Keypoint coordinate data:
- - - - - - -

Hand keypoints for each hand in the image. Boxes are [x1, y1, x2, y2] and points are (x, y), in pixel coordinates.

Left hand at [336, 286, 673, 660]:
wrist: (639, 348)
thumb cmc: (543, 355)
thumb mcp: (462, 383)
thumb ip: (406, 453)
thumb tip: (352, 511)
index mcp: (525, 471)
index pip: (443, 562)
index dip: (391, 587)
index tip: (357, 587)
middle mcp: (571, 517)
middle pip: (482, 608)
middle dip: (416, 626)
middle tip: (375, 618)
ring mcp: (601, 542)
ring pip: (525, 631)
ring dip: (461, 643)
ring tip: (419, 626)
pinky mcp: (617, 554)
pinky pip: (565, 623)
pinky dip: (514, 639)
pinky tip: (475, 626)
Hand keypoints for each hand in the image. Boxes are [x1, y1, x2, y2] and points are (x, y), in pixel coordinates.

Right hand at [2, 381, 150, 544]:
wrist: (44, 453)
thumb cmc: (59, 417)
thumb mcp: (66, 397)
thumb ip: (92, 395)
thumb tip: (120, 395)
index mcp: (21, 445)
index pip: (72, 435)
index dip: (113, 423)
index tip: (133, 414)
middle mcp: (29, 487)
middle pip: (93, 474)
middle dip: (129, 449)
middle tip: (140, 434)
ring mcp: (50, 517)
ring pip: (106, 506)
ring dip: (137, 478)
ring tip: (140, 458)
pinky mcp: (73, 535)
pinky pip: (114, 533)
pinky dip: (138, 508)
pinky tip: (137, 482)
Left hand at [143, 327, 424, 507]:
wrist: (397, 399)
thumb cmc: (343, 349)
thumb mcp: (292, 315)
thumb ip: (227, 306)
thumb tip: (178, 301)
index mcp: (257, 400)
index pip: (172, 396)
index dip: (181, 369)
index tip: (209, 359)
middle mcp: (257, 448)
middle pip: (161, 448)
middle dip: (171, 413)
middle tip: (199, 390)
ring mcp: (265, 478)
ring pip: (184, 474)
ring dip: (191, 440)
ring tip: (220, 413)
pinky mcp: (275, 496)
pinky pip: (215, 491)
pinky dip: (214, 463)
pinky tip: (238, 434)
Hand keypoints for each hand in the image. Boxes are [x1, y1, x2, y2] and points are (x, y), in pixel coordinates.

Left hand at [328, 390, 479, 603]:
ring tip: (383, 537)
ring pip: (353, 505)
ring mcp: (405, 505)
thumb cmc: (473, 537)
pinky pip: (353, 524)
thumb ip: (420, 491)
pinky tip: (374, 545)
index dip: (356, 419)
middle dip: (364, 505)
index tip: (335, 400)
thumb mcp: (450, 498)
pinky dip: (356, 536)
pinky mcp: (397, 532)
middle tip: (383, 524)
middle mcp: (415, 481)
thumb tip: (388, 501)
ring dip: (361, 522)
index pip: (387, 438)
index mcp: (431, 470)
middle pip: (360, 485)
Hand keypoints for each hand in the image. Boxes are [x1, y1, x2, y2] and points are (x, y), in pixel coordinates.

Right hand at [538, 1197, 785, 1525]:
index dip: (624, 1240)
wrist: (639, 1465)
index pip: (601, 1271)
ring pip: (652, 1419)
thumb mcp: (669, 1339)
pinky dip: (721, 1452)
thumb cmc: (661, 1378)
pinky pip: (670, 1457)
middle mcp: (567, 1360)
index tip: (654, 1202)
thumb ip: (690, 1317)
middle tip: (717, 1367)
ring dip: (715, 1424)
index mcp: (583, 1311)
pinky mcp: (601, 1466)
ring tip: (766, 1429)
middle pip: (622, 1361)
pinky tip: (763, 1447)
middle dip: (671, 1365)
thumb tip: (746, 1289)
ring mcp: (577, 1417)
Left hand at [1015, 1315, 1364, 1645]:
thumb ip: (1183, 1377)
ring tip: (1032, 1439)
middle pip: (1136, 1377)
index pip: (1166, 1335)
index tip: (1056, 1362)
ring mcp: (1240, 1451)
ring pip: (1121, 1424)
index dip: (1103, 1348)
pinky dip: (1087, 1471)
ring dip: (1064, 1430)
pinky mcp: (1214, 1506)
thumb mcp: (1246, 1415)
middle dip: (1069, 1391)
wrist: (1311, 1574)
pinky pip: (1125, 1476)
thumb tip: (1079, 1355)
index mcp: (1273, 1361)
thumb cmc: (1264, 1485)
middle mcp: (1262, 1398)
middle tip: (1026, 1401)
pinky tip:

- - - - - - -

PROBLEM REQUIREMENTS: Take the line above containing "pinky tip: (137, 482)", the line containing "ring tip: (1032, 1439)", and all lines in between, and copy them exactly without anything else.

RESPONSE TO THIS TASK:
pinky tip: (137, 482)
Left hand at [143, 327, 424, 507]:
wrist: (397, 399)
thumb cmc: (343, 349)
thumb mcp: (292, 315)
thumb ip: (227, 306)
thumb tip: (178, 301)
index mcp: (257, 400)
index pip: (172, 396)
index dip: (181, 369)
index tip: (209, 359)
middle mcp: (257, 448)
middle pip: (161, 448)
middle dip: (171, 413)
middle tip: (199, 390)
ring mcp: (265, 478)
ring pip: (184, 474)
ring dip: (191, 440)
ring tip: (220, 413)
pinky mcp: (275, 496)
pinky pip: (215, 491)
pinky dip: (214, 463)
pinky tip: (238, 434)
Hand keypoints for each hand in the image. Boxes are [x1, y1, x2, y2] and points are (x, y), in pixel coordinates.

Left hand at [328, 390, 479, 603]:
ring tip: (383, 537)
ring pip: (353, 505)
ring mcp: (405, 505)
thumb cmc: (473, 537)
pinky pip: (353, 524)
thumb ip: (420, 491)
pinky tip: (374, 545)
index dip: (356, 419)
middle dip: (364, 505)
index tip: (335, 400)
thumb mcp: (450, 498)
pinky dip: (356, 536)
pinky mcp: (397, 532)
middle tip: (383, 524)
middle mcp: (415, 481)
thumb tip: (388, 501)
ring dip: (361, 522)
index pip: (387, 438)
index mcp: (431, 470)
middle pip: (360, 485)
Hand keypoints for each hand in the image. Boxes are [x1, y1, x2, y2] and points are (x, y), in pixel coordinates.

Right hand at [538, 1197, 785, 1525]:
index dip: (624, 1240)
wrist: (639, 1465)
index pip: (601, 1271)
ring pip: (652, 1419)
thumb mcp: (669, 1339)
pinky dip: (721, 1452)
thumb cmc: (661, 1378)
pinky pip: (670, 1457)
middle mcp: (567, 1360)
index tip: (654, 1202)
thumb ip: (690, 1317)
middle tip: (717, 1367)
ring dip: (715, 1424)
index mcp: (583, 1311)
pinky mcp: (601, 1466)
ring tip: (766, 1429)
middle pip: (622, 1361)
pinky tip: (763, 1447)
middle dip: (671, 1365)
thumb tip: (746, 1289)
ring mcp: (577, 1417)
Left hand at [1015, 1315, 1364, 1645]:
thumb ip: (1183, 1377)
ring tip: (1032, 1439)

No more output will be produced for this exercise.